Well, of those possibilities, refs are the ones who skate.
"And so reffing it was," Thornton says.
"I have to admit, I thought, how hard can it be?" he adds. "You probably can't throw elbows, and what else is there?"
Since then, Thornton - even the refs have skate names; his is "Bones" - has learned there are 43 major rules to roller derby, many open to multiple interpretations.
"It is illegal to elbow another player," he explains, "but if it doesn't affect their skating, then it's legal. If it makes them stumble it's a minor penalty, but if they fall it's a major one. Every time you see an elbow you have to decide, did it affect their skating? Was it legal or illegal, and if it was illegal, how illegal was it?"
Thornton says he's one of three local men who volunteer as referees for the Hellgate Rollergirls. The rest of the seven who officiated at the bout were imported from Spokane.

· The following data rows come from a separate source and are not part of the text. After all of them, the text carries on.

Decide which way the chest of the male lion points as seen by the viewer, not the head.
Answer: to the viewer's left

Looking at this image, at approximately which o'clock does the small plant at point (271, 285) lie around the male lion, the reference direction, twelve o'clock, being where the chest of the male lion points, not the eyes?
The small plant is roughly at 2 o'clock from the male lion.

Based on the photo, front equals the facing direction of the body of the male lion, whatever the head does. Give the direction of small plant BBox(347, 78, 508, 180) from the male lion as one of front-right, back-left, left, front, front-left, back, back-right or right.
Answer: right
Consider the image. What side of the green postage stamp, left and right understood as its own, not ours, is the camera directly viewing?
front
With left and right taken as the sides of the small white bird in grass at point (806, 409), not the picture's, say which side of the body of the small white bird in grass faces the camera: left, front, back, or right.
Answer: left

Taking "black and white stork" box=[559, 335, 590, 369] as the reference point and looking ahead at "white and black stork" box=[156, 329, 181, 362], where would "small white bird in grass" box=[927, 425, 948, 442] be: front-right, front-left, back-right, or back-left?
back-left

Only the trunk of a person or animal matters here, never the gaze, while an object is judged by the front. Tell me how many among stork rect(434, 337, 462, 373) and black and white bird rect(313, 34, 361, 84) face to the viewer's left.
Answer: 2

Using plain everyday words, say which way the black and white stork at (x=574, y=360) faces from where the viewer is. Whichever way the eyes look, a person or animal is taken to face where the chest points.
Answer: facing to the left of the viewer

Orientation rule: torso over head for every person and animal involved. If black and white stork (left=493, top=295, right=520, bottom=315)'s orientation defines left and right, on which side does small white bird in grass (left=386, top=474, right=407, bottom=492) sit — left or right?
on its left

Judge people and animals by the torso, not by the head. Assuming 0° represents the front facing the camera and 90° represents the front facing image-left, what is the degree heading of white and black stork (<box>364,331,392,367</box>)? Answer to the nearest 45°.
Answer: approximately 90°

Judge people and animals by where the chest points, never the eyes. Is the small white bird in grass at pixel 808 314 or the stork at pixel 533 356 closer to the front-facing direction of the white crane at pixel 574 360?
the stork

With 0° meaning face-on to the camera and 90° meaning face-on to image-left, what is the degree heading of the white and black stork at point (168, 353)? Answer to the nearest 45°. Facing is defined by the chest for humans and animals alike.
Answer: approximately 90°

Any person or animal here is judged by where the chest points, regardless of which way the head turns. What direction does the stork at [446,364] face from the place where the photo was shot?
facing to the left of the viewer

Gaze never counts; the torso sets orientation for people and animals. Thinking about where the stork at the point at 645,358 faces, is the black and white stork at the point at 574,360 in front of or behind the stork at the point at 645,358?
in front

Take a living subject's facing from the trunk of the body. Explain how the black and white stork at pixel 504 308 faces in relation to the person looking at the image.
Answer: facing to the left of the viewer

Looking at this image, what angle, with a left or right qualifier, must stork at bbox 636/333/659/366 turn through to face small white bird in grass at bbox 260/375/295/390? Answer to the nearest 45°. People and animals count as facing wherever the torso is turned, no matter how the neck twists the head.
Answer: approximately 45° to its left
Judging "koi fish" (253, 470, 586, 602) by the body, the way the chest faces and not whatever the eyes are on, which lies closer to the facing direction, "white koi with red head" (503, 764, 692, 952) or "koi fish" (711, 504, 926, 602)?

The first jam against the Toothless Annies is one of the most exciting, mostly because the Hellgate Rollergirls come out of it in a 4-4 tie, thanks to the daring work of jammer Darby Smash and her blockers.
Off her skates, Darby Smash would be Jennifer Hendrickson, who loves both the sport and the workout it provides.
"You don't have to go to the gym anymore," Hendrickson says. "Once you get going and know the rules, it's absolutely the best game there is."
It takes a combination of brains and brawn, she says, "although I think I do better if I shut my brain off - you know, don't overthink it, just do it."
It does go downhill for the locals after the first jam. The Rollergirls are behind 14-4 after the second. By the 9:26 mark of the first period they trail 45-12.
The more experienced Toothless Annies are well on their way to a 146-81 victory.
But the crowd sticks to the end and keeps cheering, and you get a sense of how exciting it will be when Missoula's largely rookie skaters can challenge an opponent to the final jam.
Roller derby takes a lot of commitment on the part of the women. There are four practices a week. They all are assigned chores at the warehouse and bouts. They all pay $26 a month in dues, a figure that will soon grow to $40 because of the rising rent on the warehouse.
"A lot of landlords wouldn't give us a chance, but this one did," Hendrickson says. The rental agreement started the fledgling team - which initially practiced in parking lots around town, or drove to Spokane to do so - out at $1,500 a month, with the understanding that the rent would gradually increase to the $4,000 a month a space this size can command.
That time is fast approaching, but the Rollergirls' roster keeps multiplying - newcomers get their first taste of roller derby in workouts christened "fresh meat" practices - and the crowds at their once-a-month-or-so bouts keep getting larger.
They're constantly searching for a warehouse better suited to hosting bouts.
With or without it, there's still a new game in town, and those who get close enough to see it, seem to get a kick out of it.
"Missoula is loving it," Hendrickson says, "and we can tell."